California ASNE Reviews Automatic Position Control

The members who attended the regular monthly meeting of the Long-Beach-Greater Los Angeles Chapter of The American Society of Naval Engineers in March were rewarded by an evening of good fellowship, fine food, and an excellent technical paper by Dr. Maxwell C. Cheung and Nathan Friedland.

Following the social hour and the usual fine fare at the Ports O'Call Restaurant, the speakers were introduced by program chairman Joe Lovett. Nat Friedland and Max Cheung, co-authored the paper for the evening, titled "Automatic Position Control—An Advanced Mooring Concept." Their paper presented a new development in the ancient art of mooring — automatic positioning. By means of a computer, either onboard or by radio link, the master of a deeply moored ship or platform receives instant and simple information as to the optimum deployment of his mooring lines to suit changing weather and sea conditions. The computer print-out lists the modifications to be made to the lengths of each mooring line to maintain the prescribed limits of excursion within the allowable tensions of the mooring lines catenaries.

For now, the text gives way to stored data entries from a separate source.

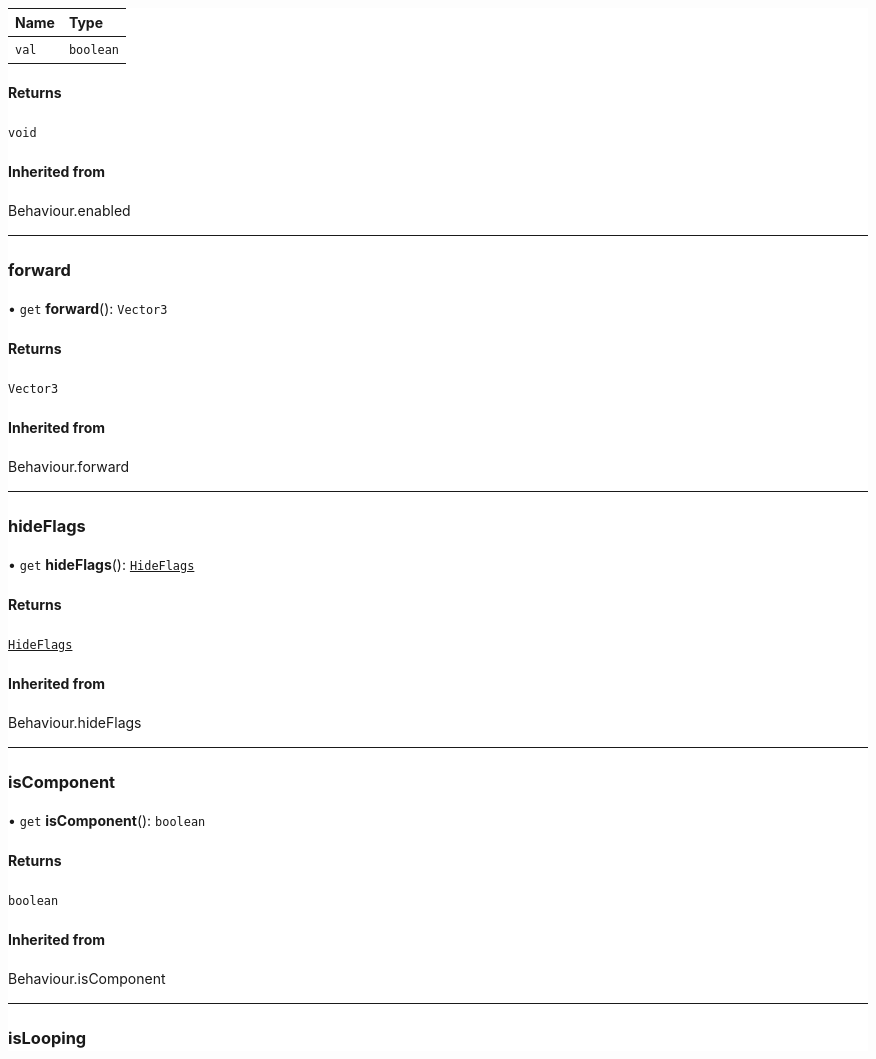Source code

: | Name | Type |
| :------ | :------ |
| `val` | `boolean` |

#### Returns

`void`

#### Inherited from

Behaviour.enabled

___

### forward

• `get` **forward**(): `Vector3`

#### Returns

`Vector3`

#### Inherited from

Behaviour.forward

___

### hideFlags

• `get` **hideFlags**(): [`HideFlags`](../enums/HideFlags.md)

#### Returns

[`HideFlags`](../enums/HideFlags.md)

#### Inherited from

Behaviour.hideFlags

___

### isComponent

• `get` **isComponent**(): `boolean`

#### Returns

`boolean`

#### Inherited from

Behaviour.isComponent

___

### isLooping

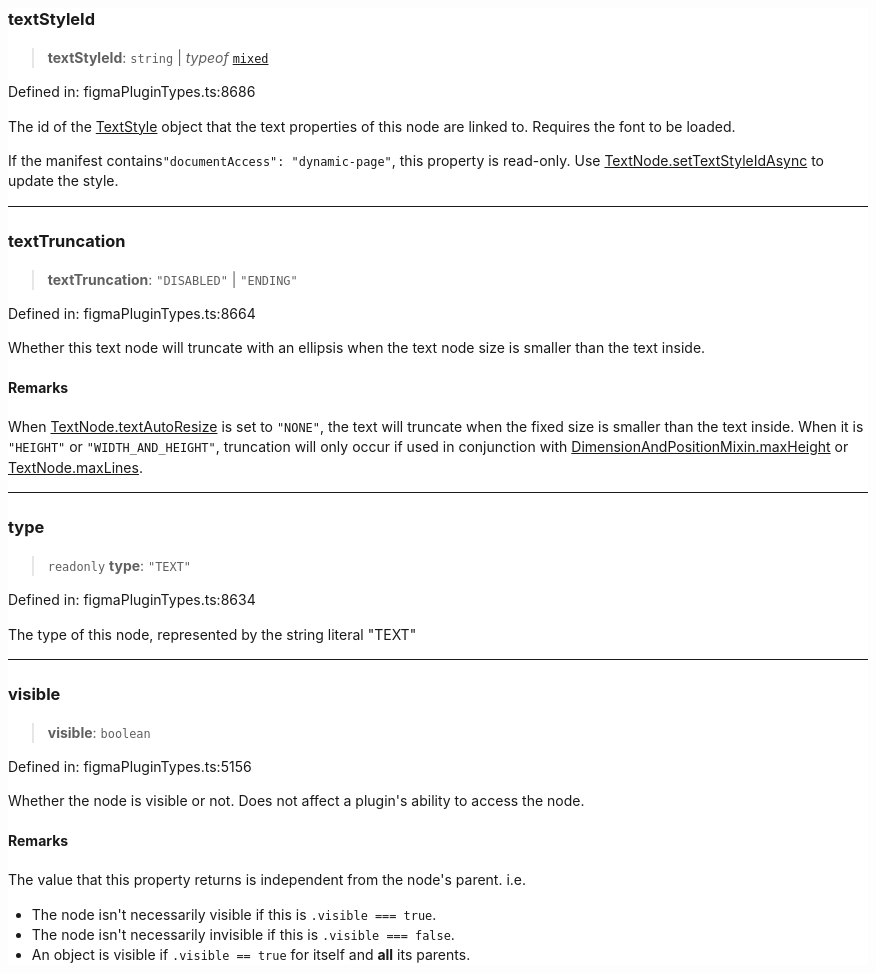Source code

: ### textStyleId

> **textStyleId**: `string` \| _typeof_ [`mixed`](PluginAPI.md#mixed)

Defined in: figmaPluginTypes.ts:8686

The id of the [TextStyle](TextStyle.md) object that the text properties of this node are linked to. Requires the font to be loaded.

If the manifest contains`"documentAccess": "dynamic-page"`, this property is read-only. Use [TextNode.setTextStyleIdAsync](#settextstyleidasync) to update the style.

---

### textTruncation

> **textTruncation**: `"DISABLED"` \| `"ENDING"`

Defined in: figmaPluginTypes.ts:8664

Whether this text node will truncate with an ellipsis when the text node size is smaller than the text inside.

#### Remarks

When [TextNode.textAutoResize](#textautoresize) is set to `"NONE"`, the text will truncate when the fixed size is smaller than the text inside. When it is `"HEIGHT"` or `"WIDTH_AND_HEIGHT"`, truncation will only occur if used in conjunction with [DimensionAndPositionMixin.maxHeight](DimensionAndPositionMixin.md#maxheight) or [TextNode.maxLines](#maxlines).

---

### type

> `readonly` **type**: `"TEXT"`

Defined in: figmaPluginTypes.ts:8634

The type of this node, represented by the string literal "TEXT"

---

### visible

> **visible**: `boolean`

Defined in: figmaPluginTypes.ts:5156

Whether the node is visible or not. Does not affect a plugin's ability to access the node.

#### Remarks

The value that this property returns is independent from the node's parent. i.e.

- The node isn't necessarily visible if this is `.visible === true`.
- The node isn't necessarily invisible if this is `.visible === false`.
- An object is visible if `.visible == true` for itself and **all** its parents.
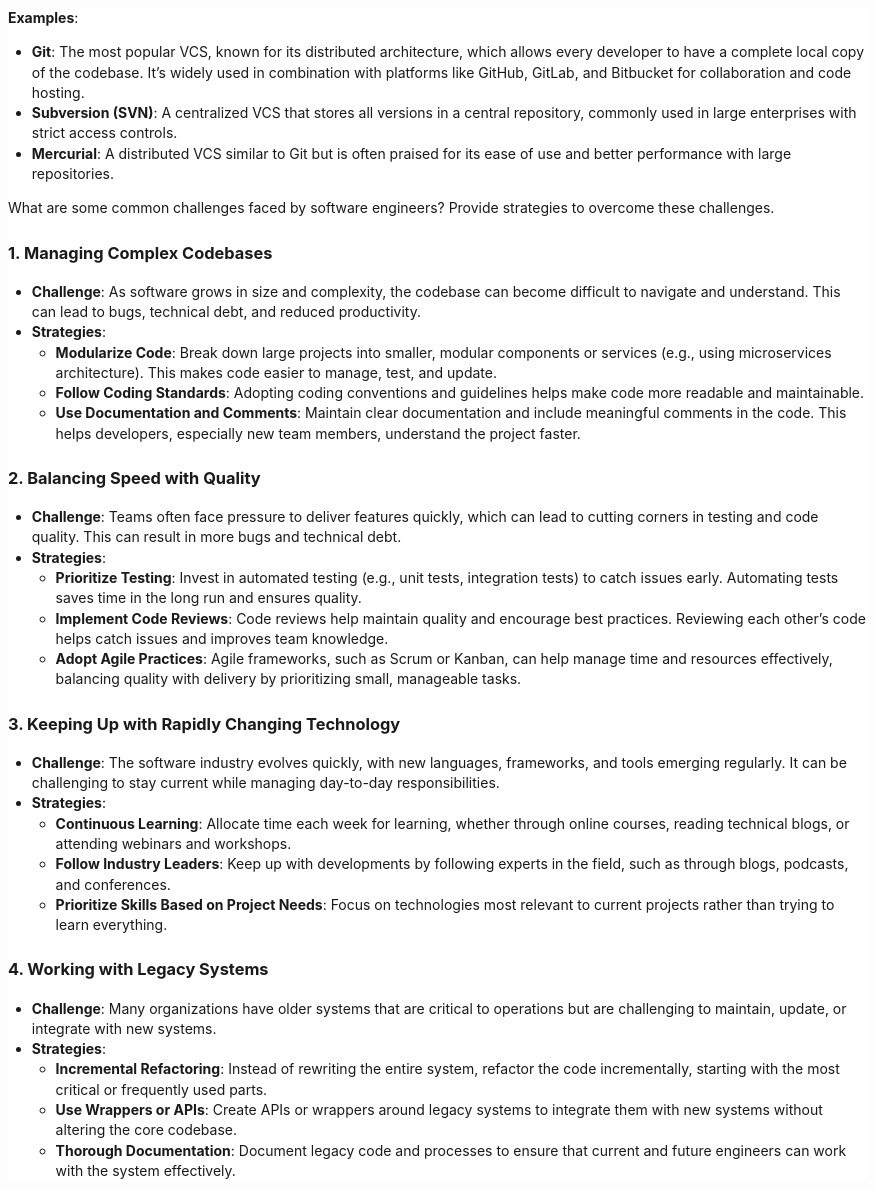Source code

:    **Examples**:
   - **Git**: The most popular VCS, known for its distributed architecture, which allows every developer to have a complete local copy of the codebase. It’s widely used in combination with platforms like GitHub, GitLab, and Bitbucket for collaboration and code hosting.
   - **Subversion (SVN)**: A centralized VCS that stores all versions in a central repository, commonly used in large enterprises with strict access controls.
   - **Mercurial**: A distributed VCS similar to Git but is often praised for its ease of use and better performance with large repositories.

What are some common challenges faced by software engineers? Provide strategies to overcome these challenges.

### 1. **Managing Complex Codebases**
   - **Challenge**: As software grows in size and complexity, the codebase can become difficult to navigate and understand. This can lead to bugs, technical debt, and reduced productivity.
   - **Strategies**:
     - **Modularize Code**: Break down large projects into smaller, modular components or services (e.g., using microservices architecture). This makes code easier to manage, test, and update.
     - **Follow Coding Standards**: Adopting coding conventions and guidelines helps make code more readable and maintainable.
     - **Use Documentation and Comments**: Maintain clear documentation and include meaningful comments in the code. This helps developers, especially new team members, understand the project faster.

### 2. **Balancing Speed with Quality**
   - **Challenge**: Teams often face pressure to deliver features quickly, which can lead to cutting corners in testing and code quality. This can result in more bugs and technical debt.
   - **Strategies**:
     - **Prioritize Testing**: Invest in automated testing (e.g., unit tests, integration tests) to catch issues early. Automating tests saves time in the long run and ensures quality.
     - **Implement Code Reviews**: Code reviews help maintain quality and encourage best practices. Reviewing each other’s code helps catch issues and improves team knowledge.
     - **Adopt Agile Practices**: Agile frameworks, such as Scrum or Kanban, can help manage time and resources effectively, balancing quality with delivery by prioritizing small, manageable tasks.

### 3. **Keeping Up with Rapidly Changing Technology**
   - **Challenge**: The software industry evolves quickly, with new languages, frameworks, and tools emerging regularly. It can be challenging to stay current while managing day-to-day responsibilities.
   - **Strategies**:
     - **Continuous Learning**: Allocate time each week for learning, whether through online courses, reading technical blogs, or attending webinars and workshops.
     - **Follow Industry Leaders**: Keep up with developments by following experts in the field, such as through blogs, podcasts, and conferences.
     - **Prioritize Skills Based on Project Needs**: Focus on technologies most relevant to current projects rather than trying to learn everything.

### 4. **Working with Legacy Systems**
   - **Challenge**: Many organizations have older systems that are critical to operations but are challenging to maintain, update, or integrate with new systems.
   - **Strategies**:
     - **Incremental Refactoring**: Instead of rewriting the entire system, refactor the code incrementally, starting with the most critical or frequently used parts.
     - **Use Wrappers or APIs**: Create APIs or wrappers around legacy systems to integrate them with new systems without altering the core codebase.
     - **Thorough Documentation**: Document legacy code and processes to ensure that current and future engineers can work with the system effectively.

They described the requirements for deep mooring, pointing out the effects of platform size and configuration, water depth, bottom characteristics, sea and weather conditions, permissible excursion limits, and hardware limitations. Current spread mooring systems are also described, especially those of a composite configuration using both chain and wire rope mooring lines.

Their paper discusses the design procedures and automatic positioning program in considerable detail, together with examples of the computer program. They also describe the required hardware for both manual and automated systems. The computer output is shown to be used directly to adjust the mooring lines automatically in the fully automated system.

The paper was enjoyed by all and elicited much discussion. Copies may be obtained by request, addressed to Comdr. E.L. Jones Jr., Eleventh Coast Guard District, 400 Oceangate, Long Beach, Calif. 90822.